**Work request**
Rewrite the article on the NSF grant for academic women, starting at "Five Florida universities, including" and ending at "on the grant.", and swap every "universities" for "institutions".

**Text provided**
▬▬▬▬▬▬
Grant aims to advance academic women in chemistry, engineering

Rufina Alamo

Five Florida universities, including The Florida State University, are partners on a professional-development project funded by the National Science Foundation (NSF) that seeks to increase the representation and promote the advancement of women educators in the fields of science, technology, engineering and mathematics — the so-called “STEM” disciplines. The ultimate goal is to contribute to the development of a larger and more diverse science and engineering academic work force.

The NSF’s “ADVANCE-PAID” grant will provide a total of $600,000 over three years to the five universities. Collaborating with Florida State are teams from the University of South Florida, the University of Florida, Florida A&M University and Florida International University. USF is the lead university on the grant.
▬▬▬▬▬▬
**Given records**

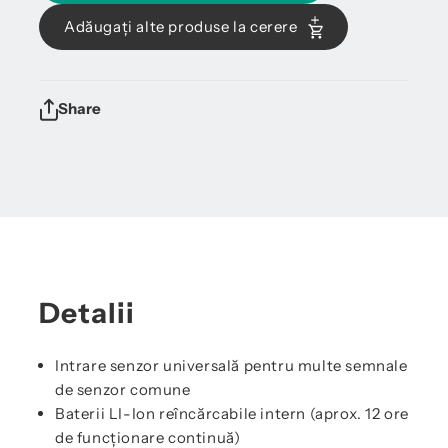
Adăugați alte produse la cerere
Share
Detalii
Intrare senzor universală pentru multe semnale
de senzor comune
Baterii LI-Ion reîncărcabile intern (aprox. 12 ore
de funcționare continuă)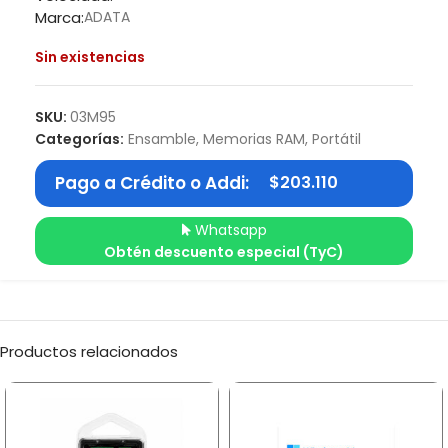
Marca:
ADATA
Sin existencias
SKU:
03M95
Categorías:
Ensamble
,
Memorias RAM
,
Portátil
Pago a Crédito o Addi:
$
203.110
Whatsapp
Obtén descuento especial (TyC)
Productos relacionados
▬▬▬▬▬▬
**Answer box**
Five Florida institutions, including The Florida State University, are partners on a professional-development project funded by the National Science Foundation (NSF) that seeks to increase the representation and promote the advancement of women educators in the fields of science, technology, engineering and mathematics — the so-called “STEM” disciplines. The ultimate goal is to contribute to the development of a larger and more diverse science and engineering academic work force.

The NSF’s “ADVANCE-PAID” grant will provide a total of $600,000 over three years to the five institutions. Collaborating with Florida State are teams from the University of South Florida, the University of Florida, Florida A&M University and Florida International University. USF is the lead university on the grant.